## [WHAT IS NEEDED]
Answer these questions using the text on EU–Africa trade relations.
1. Which two Economic Partnership Agreements does the text name as sources of lessons?
2. Which North African country is mentioned in connection with a concluded free trade agreement?
3. Who is the Secretary General of the African Free Trade Area?

## [TEXT FOR ANALYSIS]
******

Another important aspect that should not be underestimated is that the African regions present themselves very differently, and in my opinion the report must address these regional differences in a differentiated manner. That is why the rapporteurs on the respective economic agreements should also have their say: what are the lessons of the Economic Partnership Agreement with East Africa or the one with ECOWAS in West Africa? What are the experiences with the situation in North Africa, especially in Tunisia with the concluded free trade agreement? All the contributions in the webinars so far have made it very clear that a rethink is needed in the EU and that African actors must be perceived as independent. This concerns demands for their own value creation with the creation of good jobs, expectations of infrastructure development that is linked to criteria of their own development, and the development of alternative strategies.

The report will and must also take a stand on the African Free Trade Area. Its Secretary General, Wamkele Mene, emphasized in a hearing of the Trade Committee that this free trade area is above all an instrument with which intra-regional and intra-African cooperation is to be built up or strengthened — as a prerequisite for overcoming the still predominant vertical orientation of EU–Africa economic relations. He spoke about new possibilities for constructive cooperation, such as building new infrastructure links between regions in the East and West, North and South of the continent, as well as about tapping the potential of renewable energy production for mutual benefit — but not conceived from an EU perspective, but developed jointly.

******

(Collected data entries)
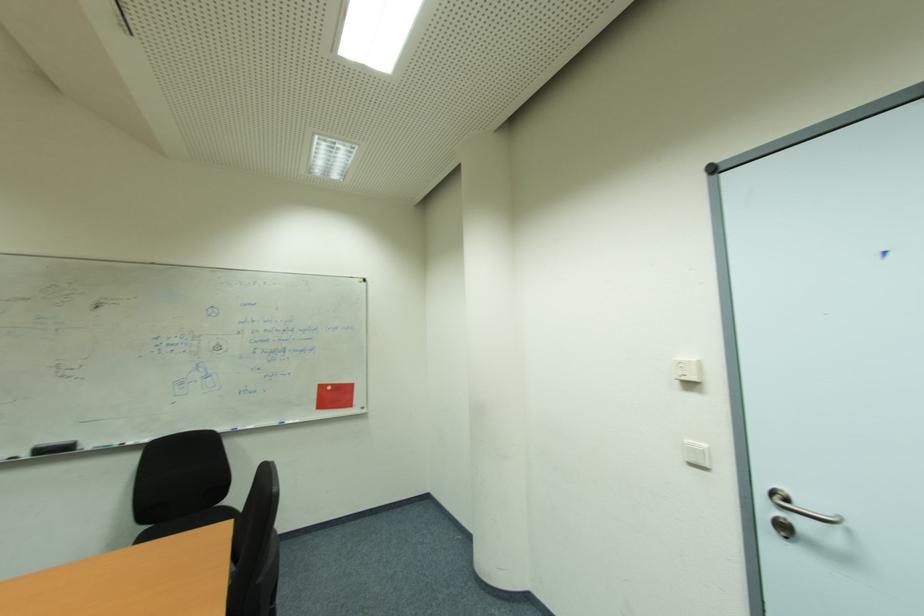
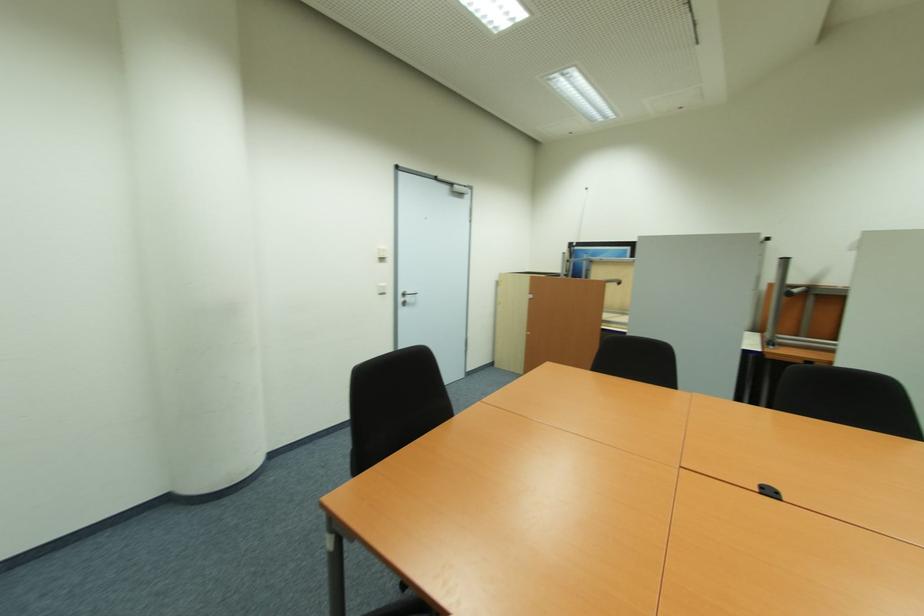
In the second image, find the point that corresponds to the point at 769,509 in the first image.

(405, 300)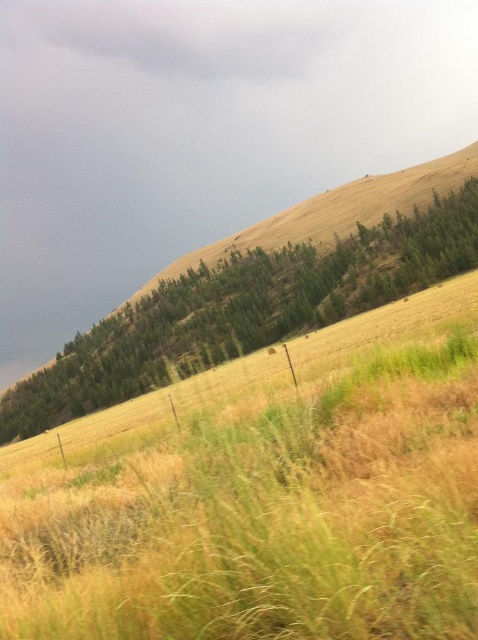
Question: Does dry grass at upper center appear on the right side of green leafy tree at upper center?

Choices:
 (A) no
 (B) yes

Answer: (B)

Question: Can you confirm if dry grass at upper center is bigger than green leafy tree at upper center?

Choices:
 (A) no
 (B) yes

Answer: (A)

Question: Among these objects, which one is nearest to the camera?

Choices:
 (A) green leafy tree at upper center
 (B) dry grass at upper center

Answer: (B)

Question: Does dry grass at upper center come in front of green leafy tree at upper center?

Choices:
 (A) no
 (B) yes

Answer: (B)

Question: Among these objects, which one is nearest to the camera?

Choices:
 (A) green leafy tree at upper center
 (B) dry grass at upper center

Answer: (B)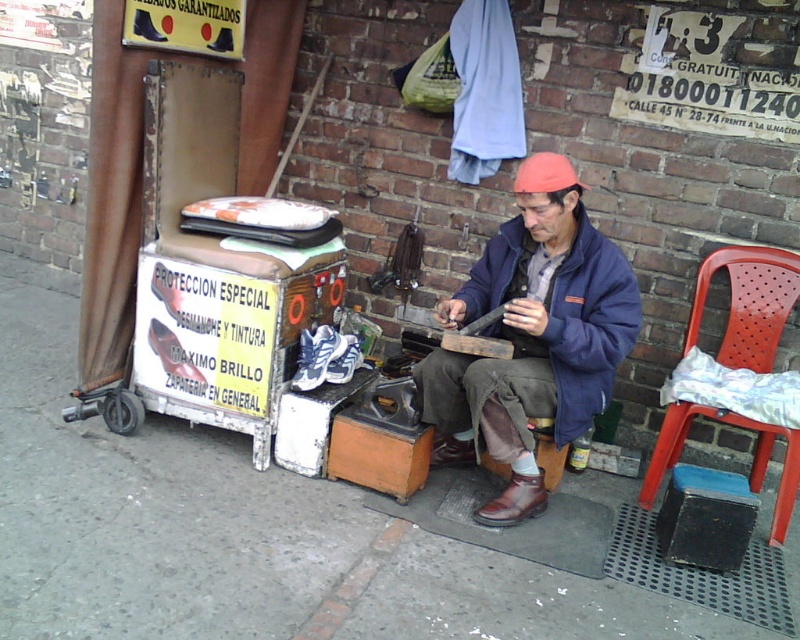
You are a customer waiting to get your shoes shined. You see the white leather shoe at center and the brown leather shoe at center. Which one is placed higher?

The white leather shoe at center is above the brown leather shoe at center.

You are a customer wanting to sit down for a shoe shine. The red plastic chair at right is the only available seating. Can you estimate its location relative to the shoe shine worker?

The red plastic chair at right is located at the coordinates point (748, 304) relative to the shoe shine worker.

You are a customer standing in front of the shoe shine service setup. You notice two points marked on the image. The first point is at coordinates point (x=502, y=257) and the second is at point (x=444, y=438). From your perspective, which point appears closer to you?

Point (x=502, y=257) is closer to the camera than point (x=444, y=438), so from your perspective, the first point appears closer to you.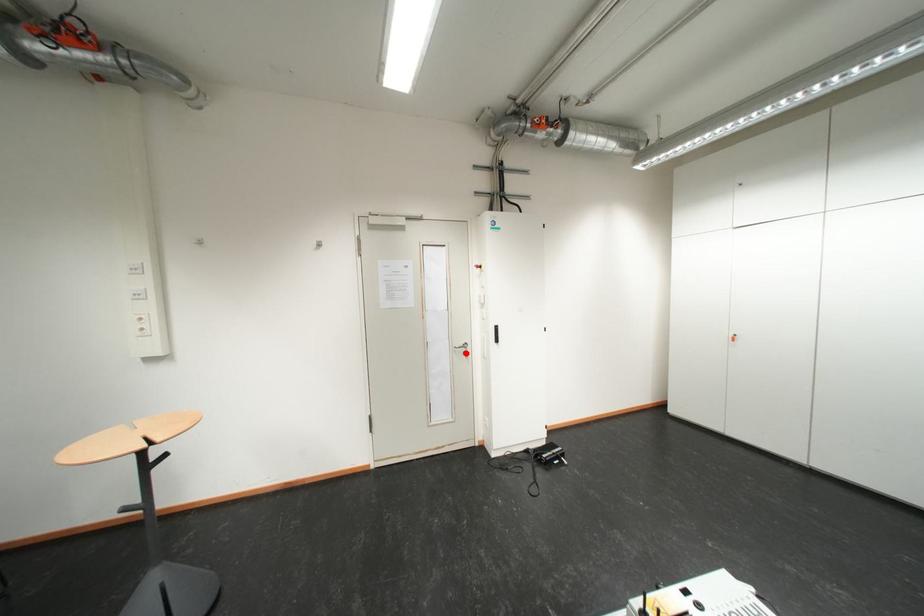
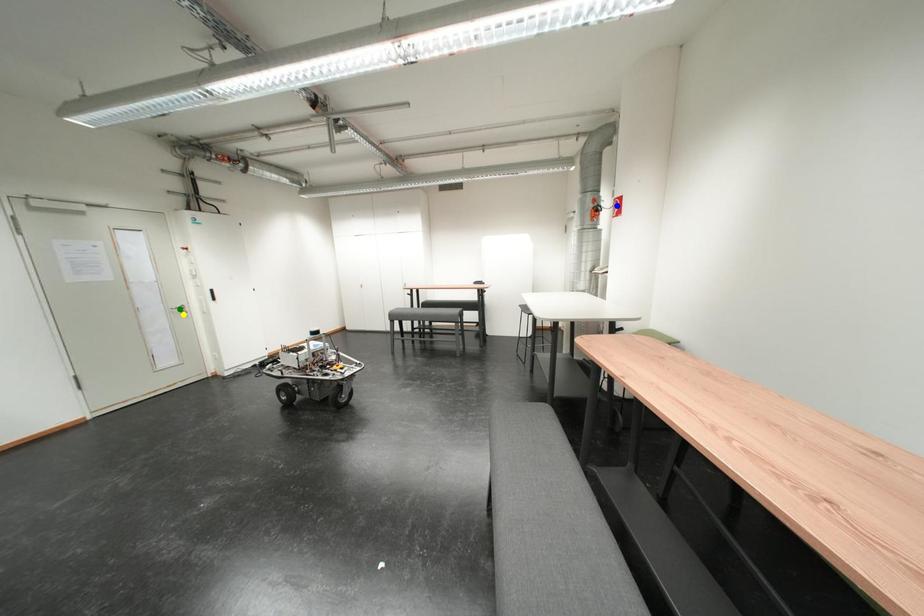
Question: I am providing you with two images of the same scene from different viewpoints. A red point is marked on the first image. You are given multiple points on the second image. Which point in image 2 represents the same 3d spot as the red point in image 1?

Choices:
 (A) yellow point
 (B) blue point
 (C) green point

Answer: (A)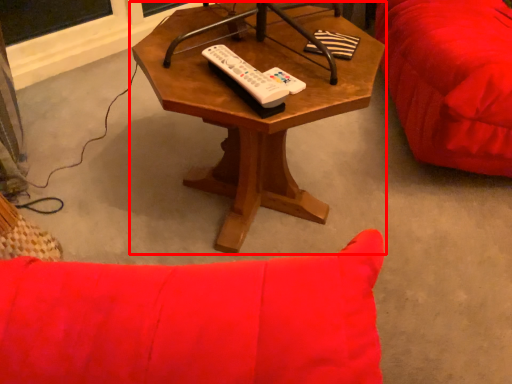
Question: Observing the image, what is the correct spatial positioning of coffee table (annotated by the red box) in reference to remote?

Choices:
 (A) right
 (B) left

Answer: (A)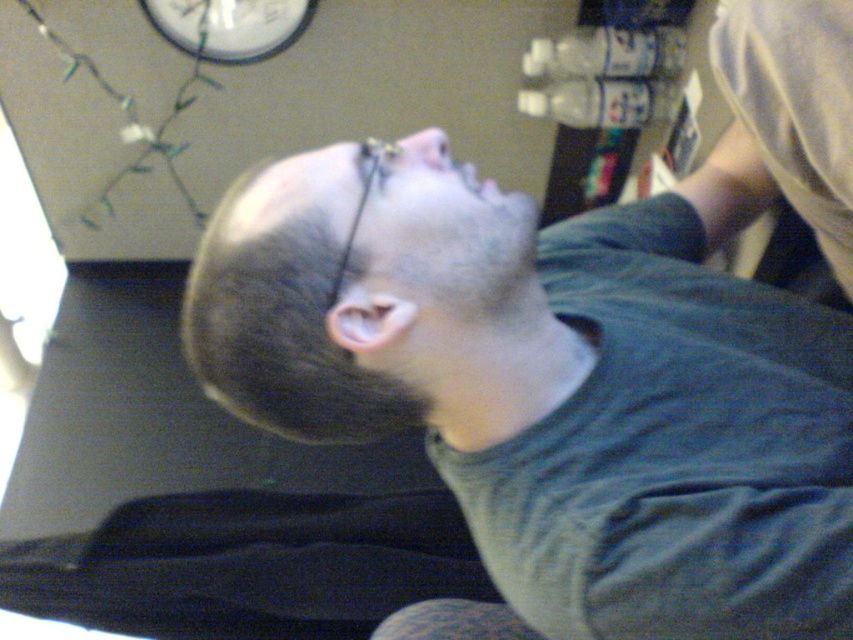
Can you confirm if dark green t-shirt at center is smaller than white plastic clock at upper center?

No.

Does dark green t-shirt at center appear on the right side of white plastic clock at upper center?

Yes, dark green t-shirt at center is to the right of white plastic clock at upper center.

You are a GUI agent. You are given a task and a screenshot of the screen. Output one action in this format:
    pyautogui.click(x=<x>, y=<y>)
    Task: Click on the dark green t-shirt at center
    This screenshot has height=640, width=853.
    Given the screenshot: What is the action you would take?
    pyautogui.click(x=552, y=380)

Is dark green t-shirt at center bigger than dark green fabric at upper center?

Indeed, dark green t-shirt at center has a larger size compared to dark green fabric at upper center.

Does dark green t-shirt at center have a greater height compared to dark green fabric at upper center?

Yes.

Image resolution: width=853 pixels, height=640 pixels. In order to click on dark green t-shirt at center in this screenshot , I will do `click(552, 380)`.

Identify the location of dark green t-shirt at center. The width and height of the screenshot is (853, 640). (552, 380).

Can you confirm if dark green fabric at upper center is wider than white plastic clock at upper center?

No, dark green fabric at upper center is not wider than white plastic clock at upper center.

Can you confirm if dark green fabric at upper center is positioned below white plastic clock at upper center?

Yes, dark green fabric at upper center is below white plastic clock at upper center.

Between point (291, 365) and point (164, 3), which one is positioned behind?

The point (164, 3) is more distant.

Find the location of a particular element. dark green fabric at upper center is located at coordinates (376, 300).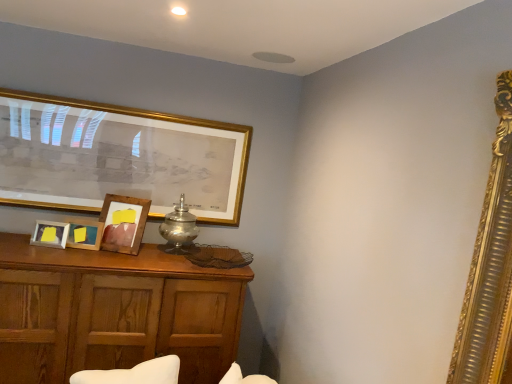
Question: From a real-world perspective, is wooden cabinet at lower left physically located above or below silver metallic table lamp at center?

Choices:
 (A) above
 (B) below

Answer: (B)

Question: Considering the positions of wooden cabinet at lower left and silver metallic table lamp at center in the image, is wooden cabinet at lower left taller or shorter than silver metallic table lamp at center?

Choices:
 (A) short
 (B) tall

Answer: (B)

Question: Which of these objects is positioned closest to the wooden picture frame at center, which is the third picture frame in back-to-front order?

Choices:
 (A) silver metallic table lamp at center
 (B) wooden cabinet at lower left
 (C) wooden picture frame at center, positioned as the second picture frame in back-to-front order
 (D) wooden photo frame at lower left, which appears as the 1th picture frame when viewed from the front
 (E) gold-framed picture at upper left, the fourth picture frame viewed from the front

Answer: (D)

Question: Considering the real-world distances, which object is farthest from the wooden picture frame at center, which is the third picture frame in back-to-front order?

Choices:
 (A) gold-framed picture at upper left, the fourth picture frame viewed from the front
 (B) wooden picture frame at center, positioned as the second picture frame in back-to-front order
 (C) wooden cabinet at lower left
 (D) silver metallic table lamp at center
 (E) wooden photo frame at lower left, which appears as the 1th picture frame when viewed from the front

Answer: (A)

******

## [TASK RESULT]
1. The Economic Partnership Agreement with East Africa and the one with ECOWAS in West Africa.
2. Tunisia.
3. Wamkele Mene.